*取り組む課題:*
1. 心不全高齢者のICFに関する抄録の内容と合っているかどうかを、次の記述(a)〜(c)それぞれについて判定する。答えは「はい」か「いいえ」とし、決め手となる本文の語句をそのまま引用すること。
(a) 対象は65歳以上の症候性心不全患者である。
(b) 選定したICF43項目のうち、活動と参加は19項目である。
(c) 測定したデータは、Google Formsを利用したデータベースに入力された。
2. 心不全高齢者のICFに関する抄録から、次の問いに答えてください。
(a) 『循環器病対策基本法』はいつから施行されたか。
(b) 解析に用いたソフトウェアは何か。
(c) 倫理審査の承認番号は何か。
3. 心不全高齢者のICFに関する抄録を、本文が途切れたところから書き継ぐこと。

*文書本文:*
# # # # #

第56回日本作業療法学会

講演情報

一般演題

心大血管疾患

[OB-1] 一般演題:心大血管疾患 1

2022年9月16日(金) 15:40 〜 16:50 第6会場 (RoomB-1)

座長:泉 良太(聖隷クリストファー大学)

[OB-1-6] 口述発表:心大血管疾患 1心不全高齢者のICFと健康関連QOLとの関連性

塩田 繁人12後藤 直哉1爲國 友梨香1村瀬 瑞希1木村 浩彰3 (1.広島大学病院診療支援部リハビリテーション部門,2.広島大学病院心不全センター,3.広島大学病院リハビリテーション科)

【序論】
2019年12月より『循環器病対策基本法』が施行となり,医療・介護・福祉を提供する地域包括ケアシステムの構築の推進が求められている.心不全は再発と寛解を繰り返すことで患者・家族のQOLを低下させるだけでなく,医療費負担の面からも問題視されている.『高齢心不全患者の治療に関するステートメント』では,高齢心不全は疾患のみでなく併存症や生活機能,生活環境を含めた包括的な評価を推奨しており,臨床におけるICFの活用が喫緊の課題と明示している.我々はこれまでの研究において,心不全高齢者の医療介護連携に必要となるICF43項目(心身機能17項目,身体構造1項目,活動と参加19項目,環境因子6項目)を選定し,心不全高齢者のICF評価手法を開発した.本研究では,心不全高齢者のICFを明らかにし,QOLの関連性を検証する.
【方法】
研究デザイン:多施設間横断研究.対象:広島大学病院,県立広島病院,三次地区医療センターに入院した75歳以上の症候性心不全患者のうち,研究に同意が得られた者.調査方法:2021年10月~2021年1月の間に研究対象者に対して退院時のICFを評価した.調査項目:心不全高齢者のICF43項目,要介護度,健康関連QOL(Euro QOL 5D-5L: EQ-5D).データ収集方法:測定したデータは各研究機関の代表者が管理し,(株)Hubbitと共同開発したデータベース(Google Forms利用)にWeb上で入力した.統計学的解析:収集したデータは単純集計した後,各ICF項目とEQ-5D効用値との相関係数を求めた.解析にはSPSS vol.27を用い,有意水準を5%とした.倫理的配慮:広島大学疫学研究倫理審査委員会の承認を得た(承認番号:E- 2580).

# # # # #

*データ抜粋:*
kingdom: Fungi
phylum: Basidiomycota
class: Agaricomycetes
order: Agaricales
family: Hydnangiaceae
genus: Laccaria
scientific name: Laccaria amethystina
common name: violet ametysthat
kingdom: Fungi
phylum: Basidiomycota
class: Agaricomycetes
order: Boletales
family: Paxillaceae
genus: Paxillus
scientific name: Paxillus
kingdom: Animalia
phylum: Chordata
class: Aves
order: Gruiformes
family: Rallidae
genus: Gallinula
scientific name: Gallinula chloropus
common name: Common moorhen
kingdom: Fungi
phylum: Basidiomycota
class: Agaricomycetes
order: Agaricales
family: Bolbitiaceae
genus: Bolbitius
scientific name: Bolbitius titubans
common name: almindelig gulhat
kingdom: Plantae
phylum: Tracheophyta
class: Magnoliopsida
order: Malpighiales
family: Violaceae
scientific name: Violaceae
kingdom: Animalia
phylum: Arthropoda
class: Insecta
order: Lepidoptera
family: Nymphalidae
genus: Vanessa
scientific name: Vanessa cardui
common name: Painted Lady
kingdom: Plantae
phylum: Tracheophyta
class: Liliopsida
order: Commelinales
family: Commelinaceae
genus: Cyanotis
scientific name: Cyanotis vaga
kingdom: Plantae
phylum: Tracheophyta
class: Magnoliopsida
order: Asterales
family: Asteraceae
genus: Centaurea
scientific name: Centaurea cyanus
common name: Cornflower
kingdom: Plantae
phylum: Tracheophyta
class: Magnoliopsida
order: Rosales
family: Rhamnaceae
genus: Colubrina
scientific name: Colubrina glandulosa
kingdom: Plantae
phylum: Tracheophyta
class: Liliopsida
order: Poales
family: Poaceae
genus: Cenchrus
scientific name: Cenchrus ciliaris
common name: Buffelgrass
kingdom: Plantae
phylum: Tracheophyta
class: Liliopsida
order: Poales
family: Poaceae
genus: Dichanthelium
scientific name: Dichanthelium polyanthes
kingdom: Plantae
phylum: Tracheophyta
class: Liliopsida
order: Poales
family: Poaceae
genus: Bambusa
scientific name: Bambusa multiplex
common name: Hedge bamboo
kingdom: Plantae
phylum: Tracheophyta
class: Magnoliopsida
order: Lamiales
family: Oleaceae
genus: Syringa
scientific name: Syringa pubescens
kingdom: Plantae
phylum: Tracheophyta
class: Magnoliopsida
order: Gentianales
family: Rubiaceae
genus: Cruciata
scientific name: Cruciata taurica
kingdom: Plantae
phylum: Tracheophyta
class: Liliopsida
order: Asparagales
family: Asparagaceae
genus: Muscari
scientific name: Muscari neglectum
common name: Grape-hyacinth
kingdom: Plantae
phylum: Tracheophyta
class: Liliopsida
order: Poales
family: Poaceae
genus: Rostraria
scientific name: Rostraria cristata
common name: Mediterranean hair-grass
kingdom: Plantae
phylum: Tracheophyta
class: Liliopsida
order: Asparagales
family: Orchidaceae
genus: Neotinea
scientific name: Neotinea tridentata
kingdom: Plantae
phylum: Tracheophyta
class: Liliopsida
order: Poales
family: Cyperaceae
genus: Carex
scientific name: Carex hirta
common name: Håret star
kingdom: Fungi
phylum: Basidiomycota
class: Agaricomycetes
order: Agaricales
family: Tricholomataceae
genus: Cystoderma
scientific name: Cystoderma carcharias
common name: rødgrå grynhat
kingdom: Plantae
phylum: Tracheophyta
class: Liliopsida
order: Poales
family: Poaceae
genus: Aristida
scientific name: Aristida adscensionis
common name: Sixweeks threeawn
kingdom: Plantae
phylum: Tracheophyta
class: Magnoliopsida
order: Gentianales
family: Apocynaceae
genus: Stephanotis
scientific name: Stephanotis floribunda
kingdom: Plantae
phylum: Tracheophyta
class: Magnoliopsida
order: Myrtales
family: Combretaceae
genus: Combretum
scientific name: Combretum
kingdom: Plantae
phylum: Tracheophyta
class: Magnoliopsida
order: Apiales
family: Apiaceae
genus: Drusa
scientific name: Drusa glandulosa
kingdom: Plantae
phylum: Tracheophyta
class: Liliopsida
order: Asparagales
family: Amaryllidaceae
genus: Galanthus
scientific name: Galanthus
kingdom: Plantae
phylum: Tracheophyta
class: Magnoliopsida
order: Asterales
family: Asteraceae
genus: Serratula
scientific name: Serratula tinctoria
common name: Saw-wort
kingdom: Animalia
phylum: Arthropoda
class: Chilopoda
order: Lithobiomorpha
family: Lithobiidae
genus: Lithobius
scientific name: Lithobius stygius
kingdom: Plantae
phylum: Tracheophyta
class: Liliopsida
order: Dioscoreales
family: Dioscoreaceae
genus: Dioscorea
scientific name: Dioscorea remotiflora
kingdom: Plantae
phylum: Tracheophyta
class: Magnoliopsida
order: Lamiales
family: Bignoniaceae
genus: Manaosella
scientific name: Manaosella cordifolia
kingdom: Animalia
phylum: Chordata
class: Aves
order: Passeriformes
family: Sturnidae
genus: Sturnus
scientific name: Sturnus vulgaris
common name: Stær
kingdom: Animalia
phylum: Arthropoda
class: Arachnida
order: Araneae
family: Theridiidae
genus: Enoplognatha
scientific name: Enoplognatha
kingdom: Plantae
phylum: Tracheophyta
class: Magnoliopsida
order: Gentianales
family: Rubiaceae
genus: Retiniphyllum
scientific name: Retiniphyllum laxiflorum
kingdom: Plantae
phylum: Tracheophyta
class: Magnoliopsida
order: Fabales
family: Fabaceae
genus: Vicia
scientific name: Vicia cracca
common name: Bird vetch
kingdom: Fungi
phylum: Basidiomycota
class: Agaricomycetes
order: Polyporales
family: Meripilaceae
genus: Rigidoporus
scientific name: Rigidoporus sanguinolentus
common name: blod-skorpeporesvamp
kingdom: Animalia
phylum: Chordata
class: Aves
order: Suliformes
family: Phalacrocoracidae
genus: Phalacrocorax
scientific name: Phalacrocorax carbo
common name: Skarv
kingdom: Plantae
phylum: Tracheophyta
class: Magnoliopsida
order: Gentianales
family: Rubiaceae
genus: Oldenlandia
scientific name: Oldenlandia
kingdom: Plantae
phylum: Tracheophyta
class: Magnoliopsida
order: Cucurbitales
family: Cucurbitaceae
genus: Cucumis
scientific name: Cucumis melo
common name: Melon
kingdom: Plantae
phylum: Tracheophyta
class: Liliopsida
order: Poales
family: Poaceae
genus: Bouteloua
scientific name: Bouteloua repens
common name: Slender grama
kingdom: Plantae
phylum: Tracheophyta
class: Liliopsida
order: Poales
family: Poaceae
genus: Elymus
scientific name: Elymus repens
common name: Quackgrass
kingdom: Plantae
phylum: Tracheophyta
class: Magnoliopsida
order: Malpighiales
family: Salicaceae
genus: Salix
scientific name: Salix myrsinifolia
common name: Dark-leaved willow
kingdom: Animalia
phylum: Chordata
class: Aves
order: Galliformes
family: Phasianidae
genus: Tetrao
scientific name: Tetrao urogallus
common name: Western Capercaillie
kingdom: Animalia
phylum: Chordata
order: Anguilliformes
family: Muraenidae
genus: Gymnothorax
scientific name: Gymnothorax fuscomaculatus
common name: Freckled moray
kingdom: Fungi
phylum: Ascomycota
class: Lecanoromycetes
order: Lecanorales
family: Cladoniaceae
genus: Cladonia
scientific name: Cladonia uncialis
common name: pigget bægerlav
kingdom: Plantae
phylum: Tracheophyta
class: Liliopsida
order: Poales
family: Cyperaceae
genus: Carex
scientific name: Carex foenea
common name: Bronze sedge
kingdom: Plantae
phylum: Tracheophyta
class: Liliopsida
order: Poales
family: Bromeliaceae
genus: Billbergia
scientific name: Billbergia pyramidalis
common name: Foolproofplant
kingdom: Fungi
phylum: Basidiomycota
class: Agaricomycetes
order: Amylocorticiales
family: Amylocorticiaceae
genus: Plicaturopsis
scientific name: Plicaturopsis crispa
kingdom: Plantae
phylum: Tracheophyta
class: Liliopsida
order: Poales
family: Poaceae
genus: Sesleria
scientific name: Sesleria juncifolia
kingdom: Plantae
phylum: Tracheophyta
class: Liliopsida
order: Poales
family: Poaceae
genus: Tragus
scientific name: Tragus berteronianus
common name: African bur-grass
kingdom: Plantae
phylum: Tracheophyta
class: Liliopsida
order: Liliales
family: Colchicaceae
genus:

# # # # #

*解答一覧:*
1.
(a) いいえ 「75歳以上の症候性心不全患者」
(b) はい 「活動と参加19項目」
(c) はい 「(株)Hubbitと共同開発したデータベース(Google Forms利用)にWeb上で入力した」

2.
(a) 2019年12月
(b) SPSS vol.27
(c) E- 2580

3.
【結果】
期間中の患者登録は13例.要介護度はなし:7例(53.8%),要支援1:3例(23.1%),要支援2:1例(7.7%),要介護2:1例(7.7%),要介護3:1例(7.7%).健康関連QOLは,EQ-5D効用値:0.79±0.20.ICF43項目の中央値のうち,「1:軽度の問題」はb130活力と欲動の機能,b545水分・ミネラル・電解質バランスの機能,b730筋力の機能,「2:中等度の問題」はb164高次認知機能,b455運動耐容能,b460心血管系と呼吸器系に関連した機能,s410心臓の構造,d570健康に注意すること.「3:重度の問題」はb134知的機能,b410心機能.「4:完全な問題」はd620物品とサービスの入手,d630調理,d640調理以外の家事であった.他のICF30項目は「0:問題なし」であった.EQ-5D効用値と有意な相関を示したICF項目は,d420移乗r=-0.60 (p=0.03),d530排泄r=-0.59 (p=0.03),d760家族関係r=-0.82 (p<0.01),e410家族の態度r=-0.79 (p<0.01)の4項目であった.心身機能と身体構造については,有意に関連を示す項目は認めなかった.
【考察】
 本研究において,心不全高齢者はb410心機能やs410心臓の構造だけでなく,b455運動耐容能やb730筋力の機能などの身体機能,b134知的機能やb164高次認知機能などの精神機能,d570健康に注意することやd620物品とサービスの入手,d630調理,d640調理以外の家事などのIADLが障害されていることが明らかとなった.心不全患者の運動耐容能や筋力,認知機能,前頭葉機能,IADLは心不全患者の予後規定因子として報告されており,本研究で用いたICF評価手法は臨床における課題抽出に繋がる可能性がある.また,心不全高齢者の健康関連QOLはADLのみならず家族関係や家族の態度と関連していたことから,患者への介入と並行して,家族を巻き込んだ疾病管理や生活行為の支援体制の構築が必要と考える.今後は,登録患者数を増やすとともに,縦断研究によってICF評価の推移とQOLや医療費との関連性を検証し,予後予測システムの開発を目指している.